BEGIN Text
Commodity outlook: late cycle performer stepping into gear
Commodity outlook: late cycle performer stepping into gear
Commodities are living up to their reputation as a late cycle-performer, with a 10.6% rally in the past four months (31/05/2023-30/09/2023). The rally has primarily been driven by energy but, as China continues to stimulate, we expect the gains to be broader.
As Figure 1 below shows, commodities perform the best late into a recovery period.
Figure 1: Asset performance in different phases of the economic cycle
Source: WisdomTree, Bloomberg, National Bureau of Economic Research, WisdomTree. January 1960 to June 2023. ‘Early’ is defined as the first half of an economic phase. ‘Late’ is defined as the second half of an economic phase. To account for different lengths of recessions and recoveries, monthly returns have been time weighted. Asset descriptions at the end of this blog. Historical performance is not an indication of future performance and any investments may go down in value.
END Text
Please continue the commodity outlook article, starting right after the source note for Figure 1.
BEGIN Records
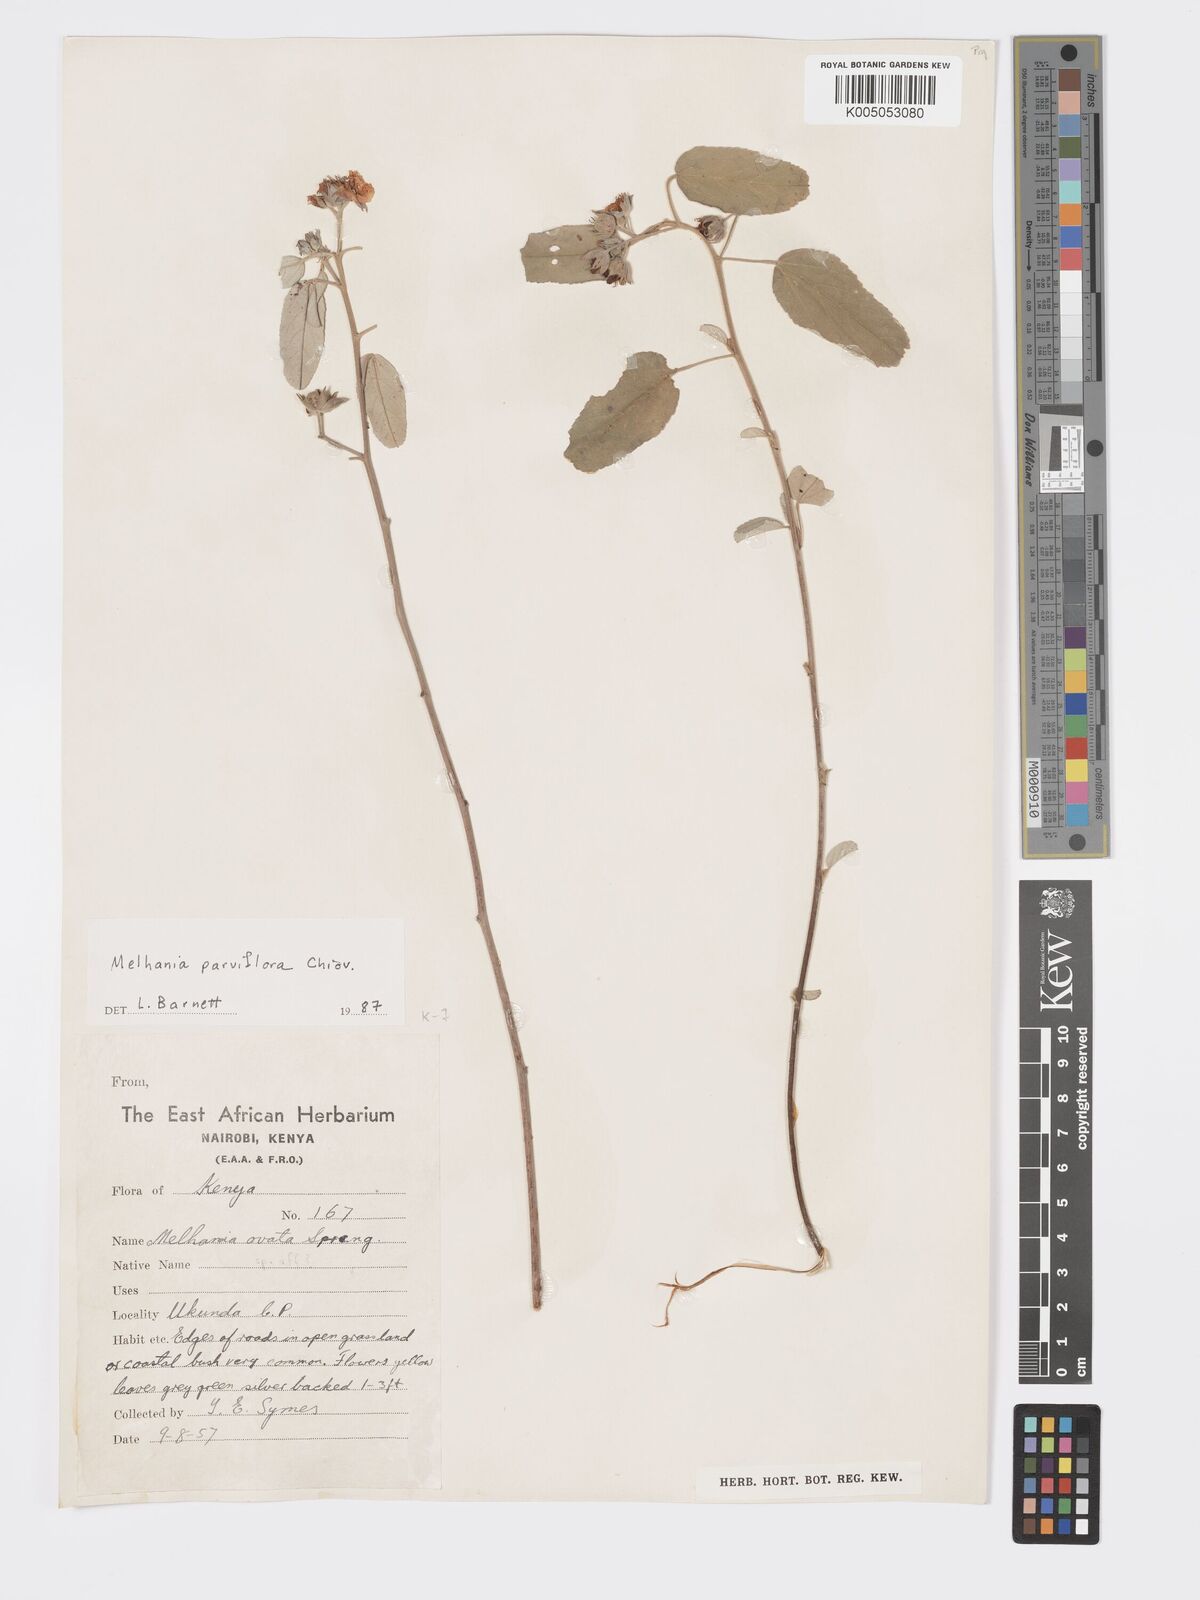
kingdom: Plantae
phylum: Tracheophyta
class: Magnoliopsida
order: Malvales
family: Malvaceae
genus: Melhania
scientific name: Melhania parviflora
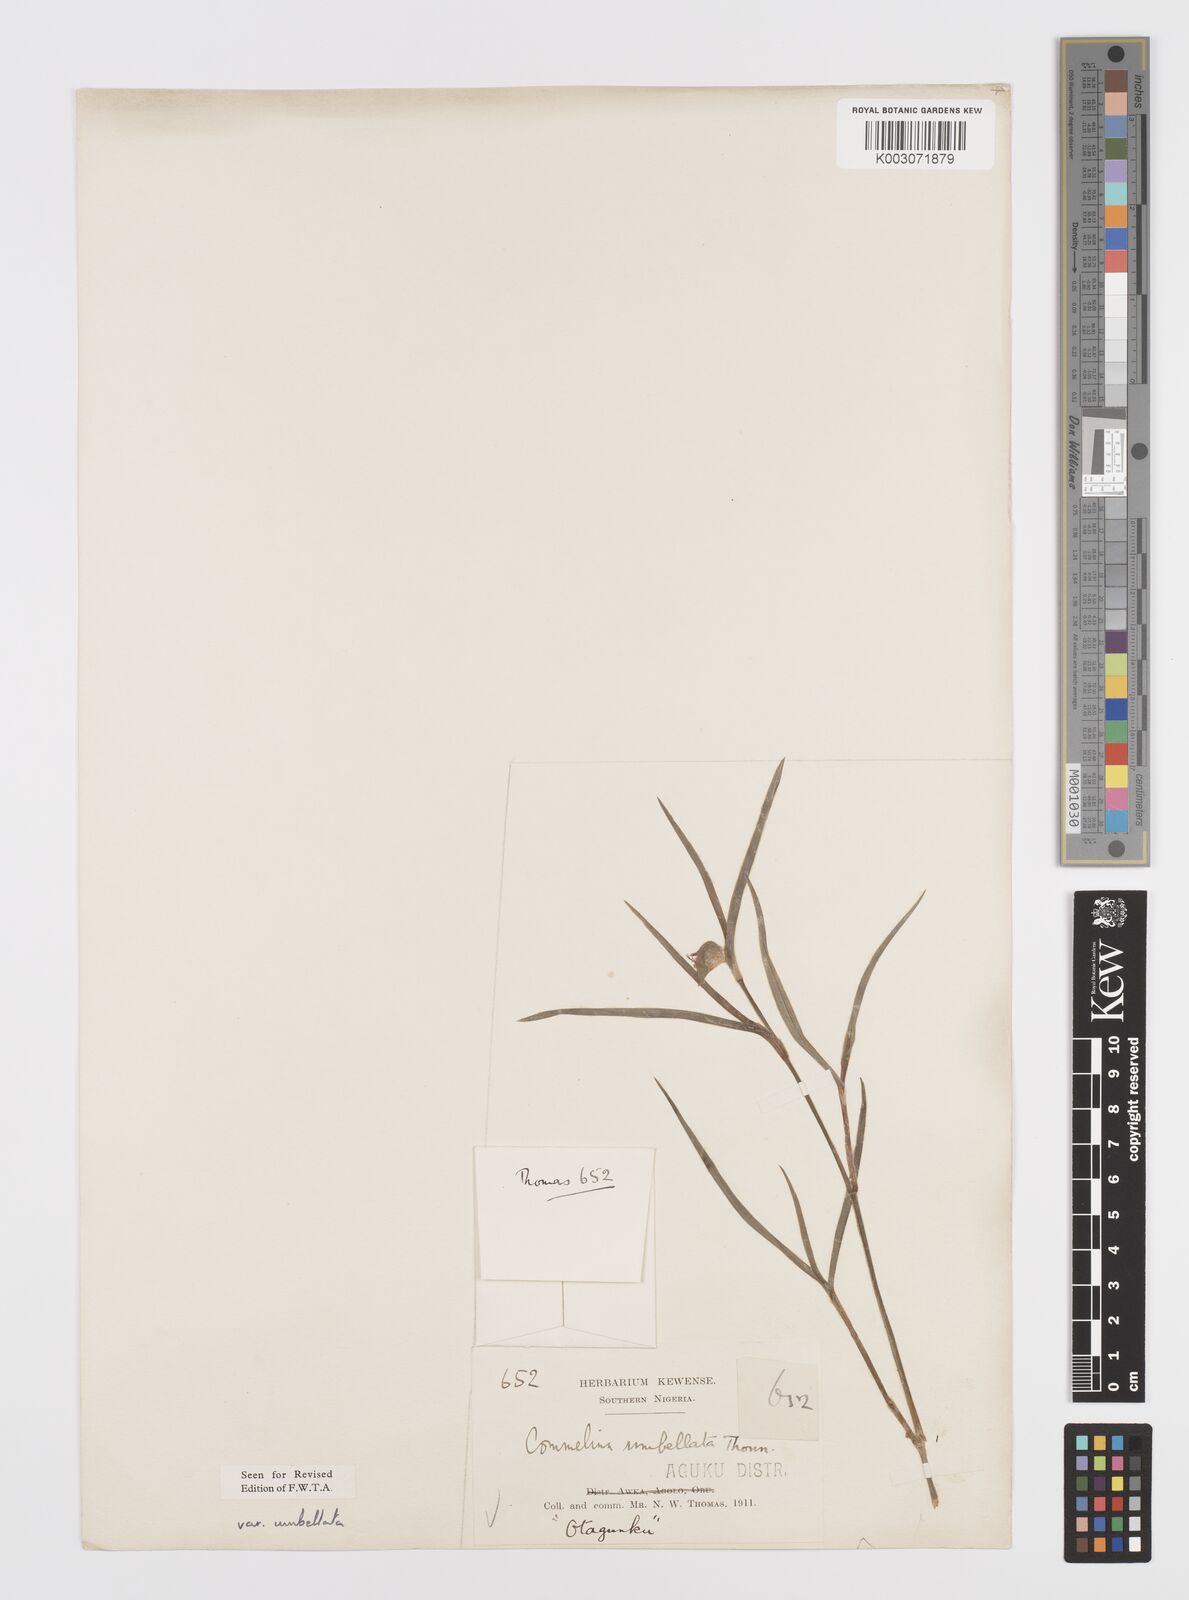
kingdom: Plantae
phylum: Tracheophyta
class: Liliopsida
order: Commelinales
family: Commelinaceae
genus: Commelina
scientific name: Commelina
END Records
> _Result of the exercise_
Higher for longer risks
While central banks seem to be nearing the end of their hiking cycle, they have adopted a ‘higher for longer’ stance, which has pushed bond yields higher and the Federal Reserve’s (Fed) position, in particular, is keeping the US dollar strong. That is a headwind for commodities but, if these headwinds were removed, we could see commodities flying higher.
Rotation to cyclicals from defensives
Gold as a defensive asset has performed well in times of economic and financial uncertainty. Recession fears and a mini-banking crisis in the US and Europe drove interest in gold bullion and futures early in the year. However, gold has been overtaken by oil as the market looks for assets that benefit from a cyclical strength. Copper is still languishing behind gold but, if history is a guide, then it is poised to overtake.
Figure 2: Cyclicals to gain favour over defensives as market turns
Source: Bloomberg, The Organisation for Economic Co-operation and Development, WisdomTree. December 1988 to July 2023. Composite Leading Indicators (CLIs) for G20 nations. Gold to copper ratio indexed to 1 at December 1988. Historical performance is not an indication of future performance and any investments may go down in value.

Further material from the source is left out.